The news had come through from the local Track & Field Club; I’d been selected to run a leg of the 1982 Commonwealth Games Relay as the Queens Baton wormed its way up the coast to Brisbane. I was 12 years old. There was one problem, I was a sprinter, the 100m, 200m and occasionally under sufferance the 400m. The distance I had to run with the baton through my hometown of Budgewoi was a little under 3km, oh no.
I’d never run that far in my life, I’d barely walked that far. Mum and Dad were adamant I could do it “No worries” said Mum, “Dad will get you ready”. The game was on, the long distance game, my sprinter’s instincts were put on hold, it’s all about the long game now.
So, most nights after work at the hardware store Dad and I would set off from our Buff Point house before dinner on a slow jog, and I mean slow, trudging along past the barking dog, the dim street lights, the random passing car, we were on a mission, some nights my sister Kristen would join us, each night we’d go a little further and pick up the pace, some nights it was cold, the beanie’s would come out, I was Rocky, Dad the trainer.
As the nights turned into weeks I was feeling more confident, I could do this, hey I’d walk the last kilometer if I had to but there was no time for doubts as the day had arrived, Mum and Dad drove me down to the road hugging Budgewoi Beach, where I was receiving the baton, it was raining, I was nervous, I’ll admit it.
The Police and torch organizers directed me into position, here I was in my short shorts (hey, it was the 80’s), Queens Relay t-shirt and bowl haircut. Even in the rain the streets were lined with people, waving flags. I could see off in the distance the runner approaching surrounded by more Police. The moment was here, my chest was beating, the figure was getting closer, truth be told I can’t even remember who gave me the baton; I was in some kind of trance.
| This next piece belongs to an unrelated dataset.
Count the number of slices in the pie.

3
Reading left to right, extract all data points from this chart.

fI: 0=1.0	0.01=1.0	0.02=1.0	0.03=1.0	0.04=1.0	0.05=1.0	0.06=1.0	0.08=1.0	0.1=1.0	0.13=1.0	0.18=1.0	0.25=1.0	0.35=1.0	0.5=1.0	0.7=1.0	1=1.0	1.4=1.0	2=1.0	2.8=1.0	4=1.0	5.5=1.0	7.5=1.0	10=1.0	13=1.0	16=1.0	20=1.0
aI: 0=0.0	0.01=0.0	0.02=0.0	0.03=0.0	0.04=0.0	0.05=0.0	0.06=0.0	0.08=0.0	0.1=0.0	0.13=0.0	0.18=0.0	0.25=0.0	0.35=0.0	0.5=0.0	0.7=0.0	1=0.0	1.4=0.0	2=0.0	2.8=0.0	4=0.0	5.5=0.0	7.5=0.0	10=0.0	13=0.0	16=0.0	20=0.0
Now I’ve got the baton, I turn and start running and it feels good, really good, the crowd is giving encouragement ‘Go David’, ‘Hey David’, I see friends of my Parents, kids from school, locals I’ve never met, the Policeman on his motorcycle is in front of me another one is behind, they must be going slow because I’m not exactly Flash Gordon out there.
I make it over the bridge through suburbia, along the Budgewoi Shops, I’m well over halfway and feeling good, hey maybe I should give up sprinting and switch to long distance. It’s still raining but nobody seems to care, I come around a sweeping bend and see the next runner off in the distance, now I’m starting to feel hamstring heavy shall we say, no problem as I trundle on.
My bowl haircut keeps bobbing up and down and as I get closer I’m actually thinking I’m not sure I want to hand this thing over, maybe I should take it all the way to Brisbane. Ah maybe not, with a tinge of regret I hand it over and my work here is done.
What a thrill. Years later I would get this honor again, in 2006 carrying the baton along the exact same road as a 36 year old for the Melbourne Commonwealth Games, no rain or worries about making the distance this time around though, in glorious sunshine and in the wheelchair, this journey was a breeze and just as thrilling.